===== RECORDS SUPPLIED

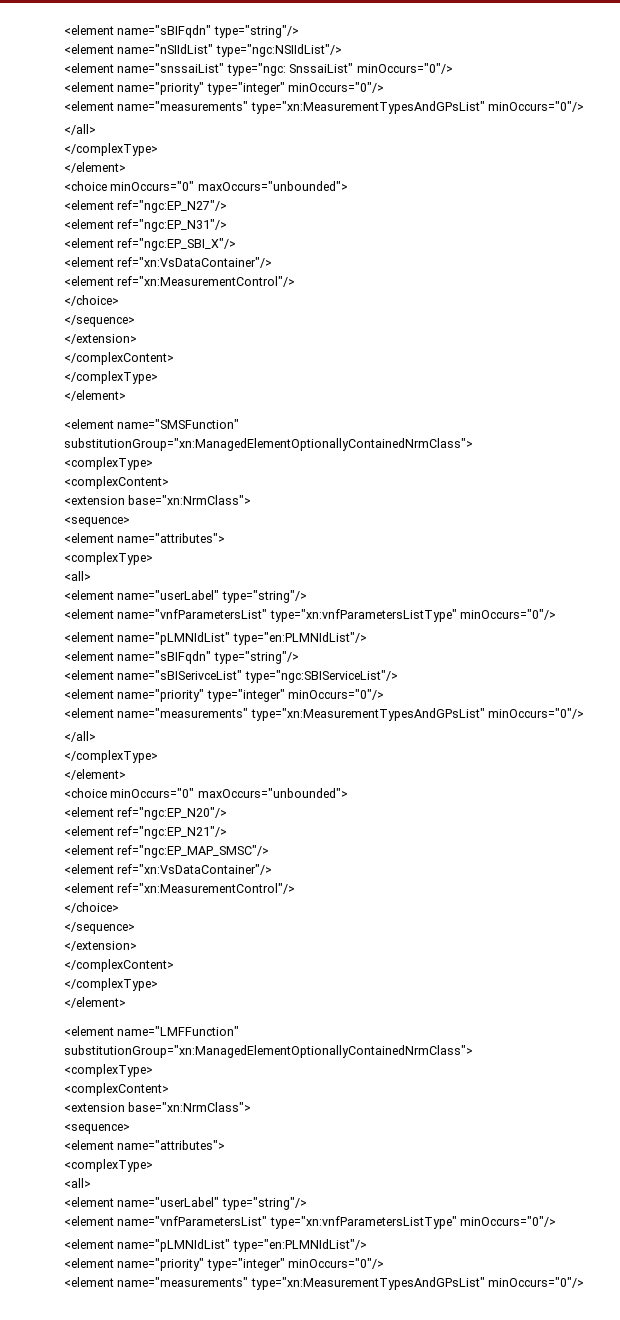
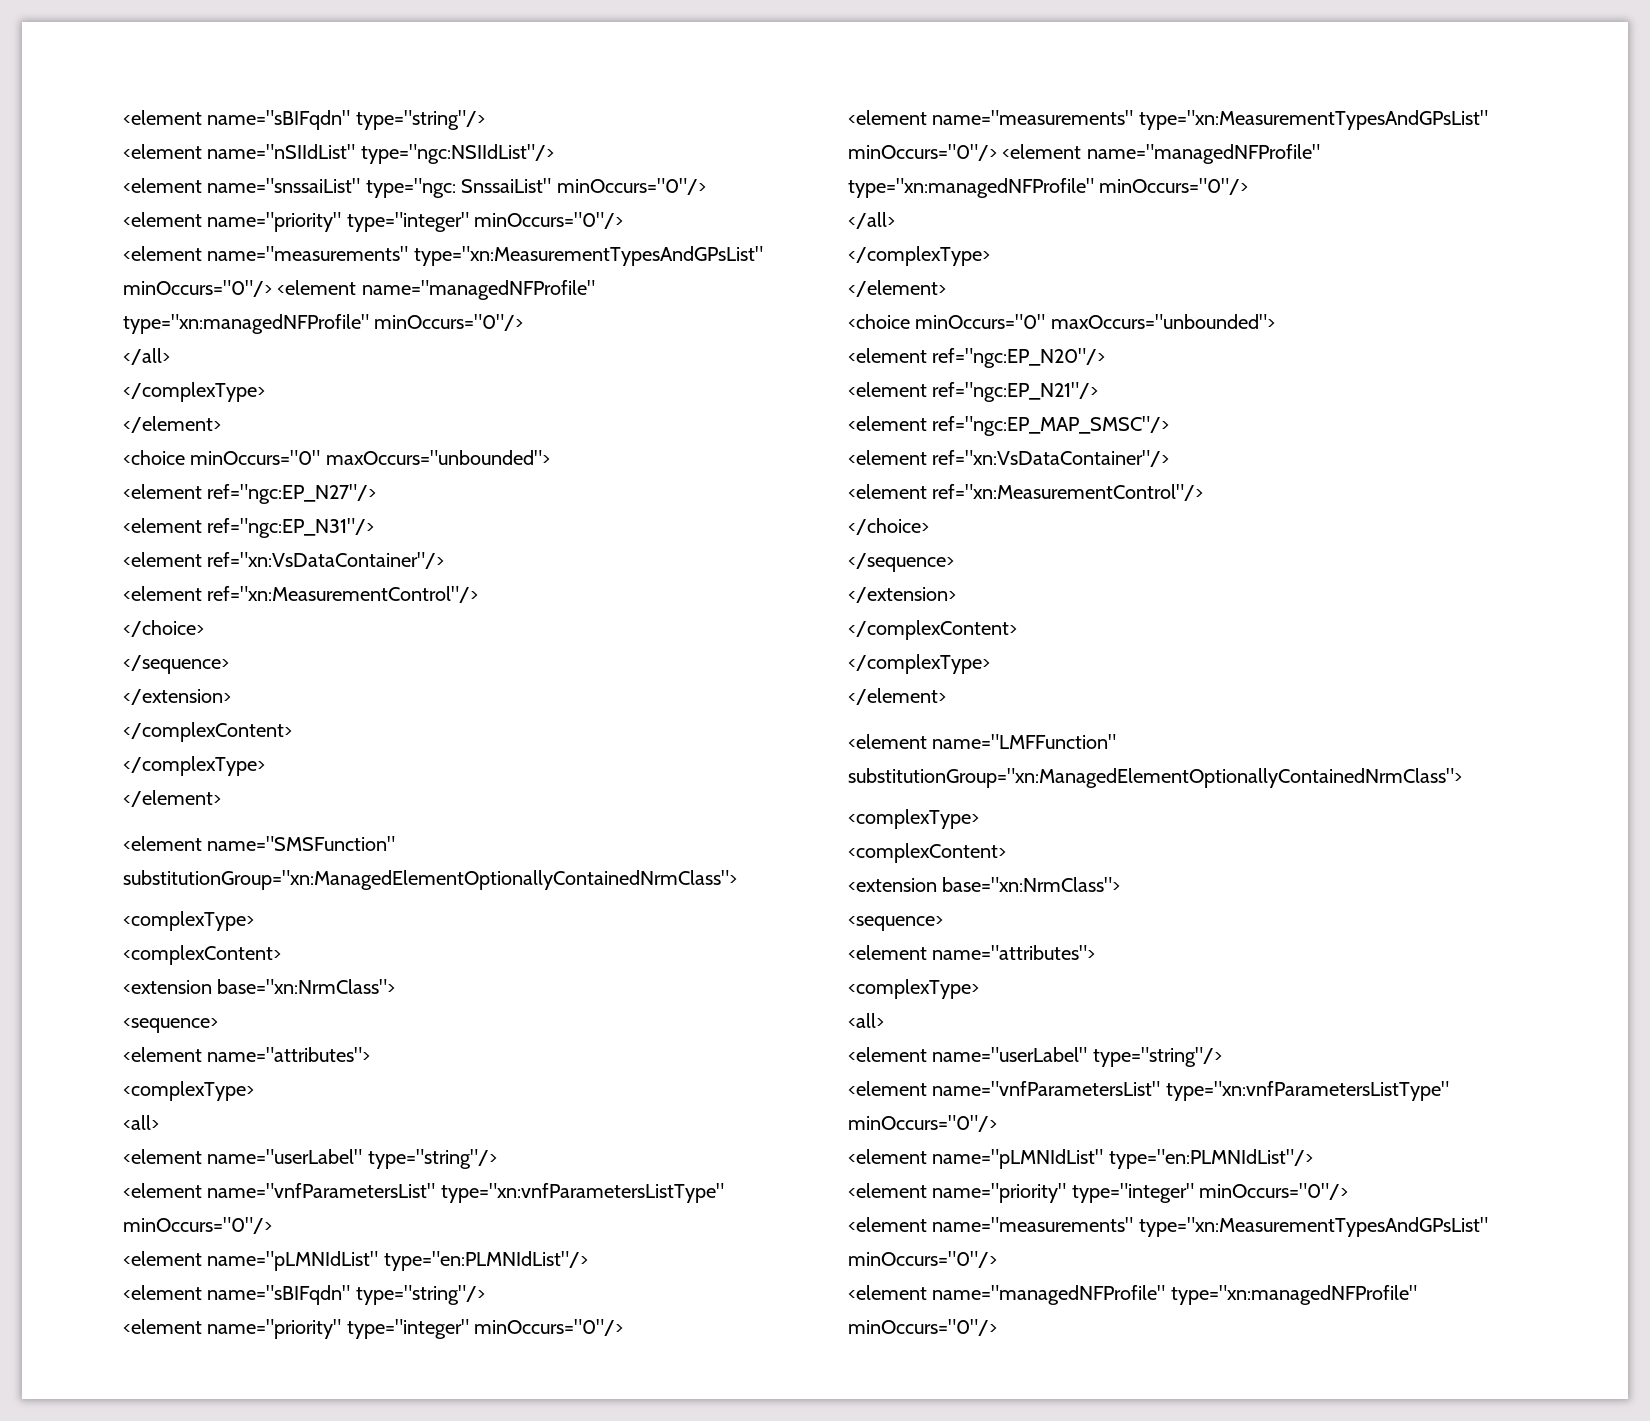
(585, 106) none -> [277,280,595,300] [123,314,524,334] <element name="managedNFProfile" type="xn:managedNFProfile" minOccurs="0"/>
[64,238,237,251] // <element ref="ngc:EP_SBI_X"/> -> (375, 528) none
[64,670,398,683] [64,689,385,702] [64,708,585,721] // <element name="sBISerivceList" type="ngc:SBIServiceList"/> // <element name="priority" type="integer" minOccurs="0"/> // <element name="measurements" type="xn:MeasurementTypesAndGPsList" minOccurs="0"/> -> [123,1319,624,1339] [848,110,1488,130] [848,144,1320,164] [848,178,1249,198] // <element name="priority" type="integer" minOccurs="0"/> // <element name="measurements" type="xn:MeasurementTypesAndGPsList" minOccurs="0"/> <element name="managedNFProfile" type="xn:managedNFProfile" minOccurs="0"/>
(585, 1282) none -> [848,1285,1417,1305] [848,1319,997,1336] // <element name="managedNFProfile" type="xn:managedNFProfile" minOccurs="0"/>

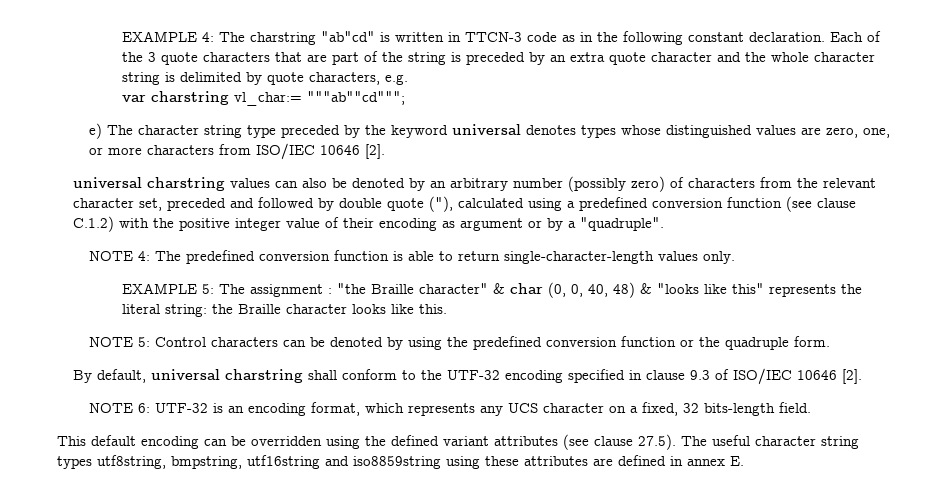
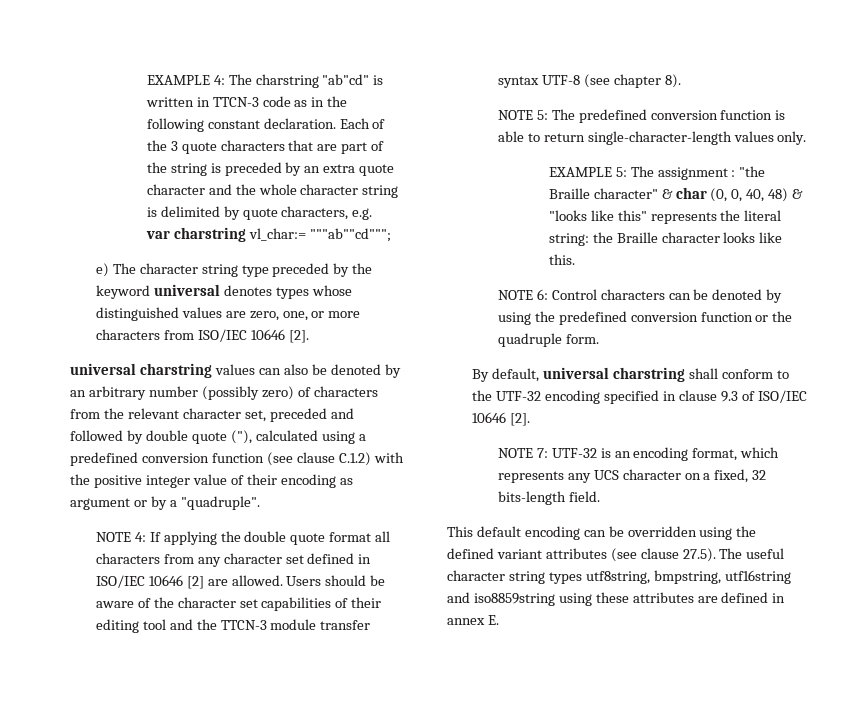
(151, 256) none -> [149,531,391,545] [95,553,372,567] [95,575,386,589] [95,597,382,611] [95,619,371,633] [497,74,681,88] [497,110,548,120] If applying the double quote format all characters from any character set defined in ISO/IEC 10646 [2] are allowed. Users should be aware of the character set capabilities of their editing tool and the TTCN-3 module transfer syntax UTF-8 (see chapter 8). // NOTE 5:
[138,337,151,347] 5: -> [536,289,548,300] 6:
[138,403,151,413] 6: -> [536,448,548,458] 7:

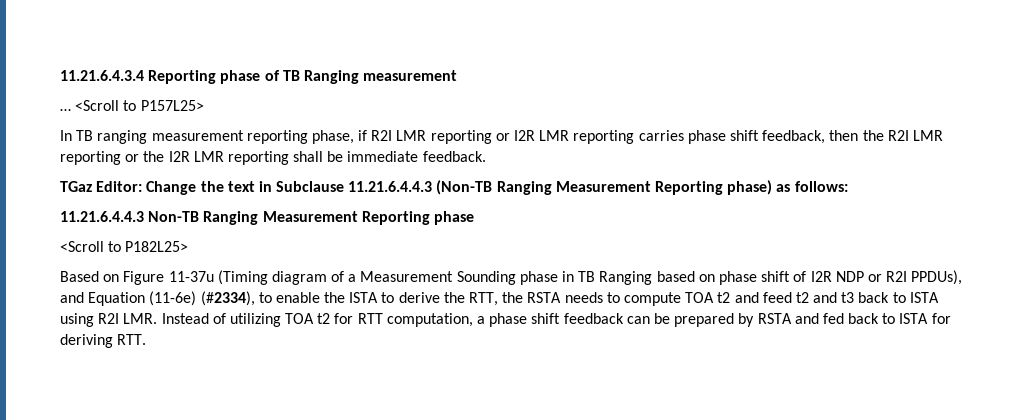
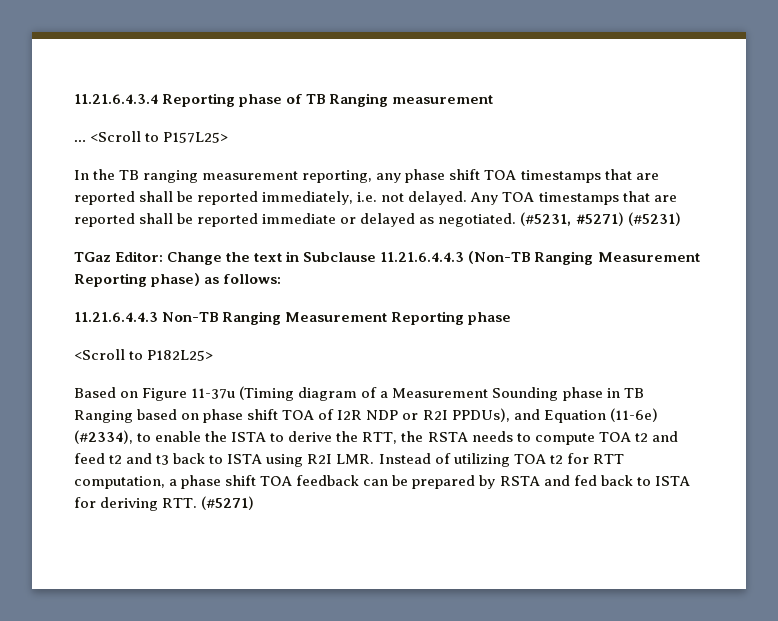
(72, 135) none -> [93,169,116,180] the
[246,130,943,144] [60,151,486,165] reporting phase, if R2I LMR reporting or I2R LMR reporting carries phase shift feedback, then the R2I LMR reporting or the I2R LMR reporting shall be immediate feedback. -> [302,169,659,183] [74,191,677,205] [74,212,681,227] reporting, any phase shift TOA timestamps that are reported shall be reported immediately, i.e. not delayed. Any TOA timestamps that are reported shall be reported immediate or delayed as negotiated. (#5231, #5271) (#5231)
(791, 276) none -> [282,410,315,420] TOA
(561, 318) none -> [260,476,293,486] TOA
(147, 339) none -> [201,496,255,510] (#5271)

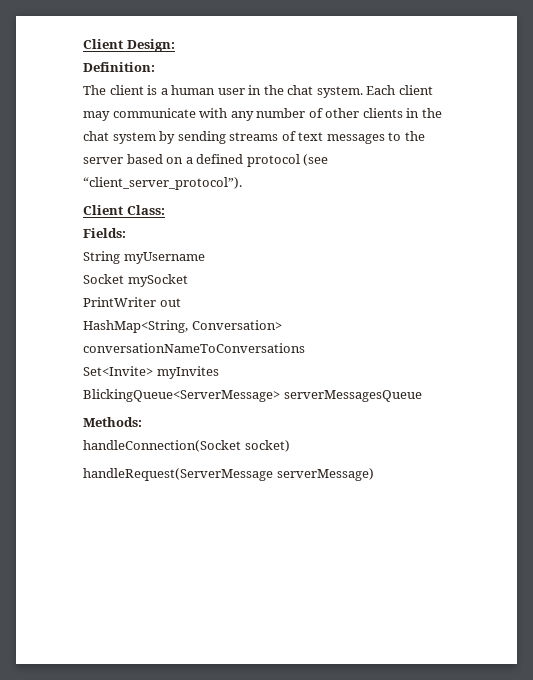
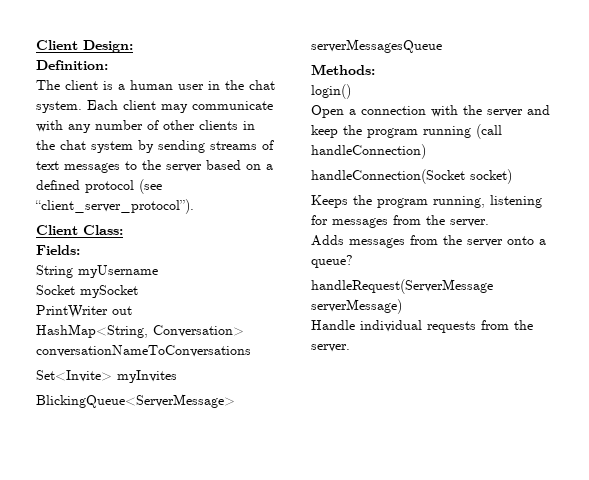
[83,440,290,452] [83,468,374,481] handleConnection(Socket socket) // handleRequest(ServerMessage serverMessage) -> [311,84,351,99] [311,105,550,118] [311,124,502,139] [311,144,426,159] [311,169,512,184] [311,195,542,208] [311,215,489,228] [311,235,546,248] [311,255,353,268] [311,279,493,294] [311,299,402,314] [311,320,533,333] [311,344,350,352] login() // Open a connection with the server and keep the program running (call handleConnection) // handleConnection(Socket socket) // Keeps the program running, listening for messages from the server. // Adds messages from the server onto a queue? // handleRequest(ServerMessage serverMessage) // Handle individual requests from the server.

==========

ACTIVITY
Looking at the listing above, which lines run from the one containing "[64,238,237,251] // <element" through the one containing "[138,403,151,413] 6: ->"? Print exactly those, ends included, pictures excluded.

THE COMPLETED TASK
[64,238,237,251] // <element ref="ngc:EP_SBI_X"/> -> (375, 528) none
[64,670,398,683] [64,689,385,702] [64,708,585,721] // <element name="sBISerivceList" type="ngc:SBIServiceList"/> // <element name="priority" type="integer" minOccurs="0"/> // <element name="measurements" type="xn:MeasurementTypesAndGPsList" minOccurs="0"/> -> [123,1319,624,1339] [848,110,1488,130] [848,144,1320,164] [848,178,1249,198] // <element name="priority" type="integer" minOccurs="0"/> // <element name="measurements" type="xn:MeasurementTypesAndGPsList" minOccurs="0"/> <element name="managedNFProfile" type="xn:managedNFProfile" minOccurs="0"/>
(585, 1282) none -> [848,1285,1417,1305] [848,1319,997,1336] // <element name="managedNFProfile" type="xn:managedNFProfile" minOccurs="0"/>

(151, 256) none -> [149,531,391,545] [95,553,372,567] [95,575,386,589] [95,597,382,611] [95,619,371,633] [497,74,681,88] [497,110,548,120] If applying the double quote format all characters from any character set defined in ISO/IEC 10646 [2] are allowed. Users should be aware of the character set capabilities of their editing tool and the TTCN-3 module transfer syntax UTF-8 (see chapter 8). // NOTE 5:
[138,337,151,347] 5: -> [536,289,548,300] 6:
[138,403,151,413] 6: -> [536,448,548,458] 7:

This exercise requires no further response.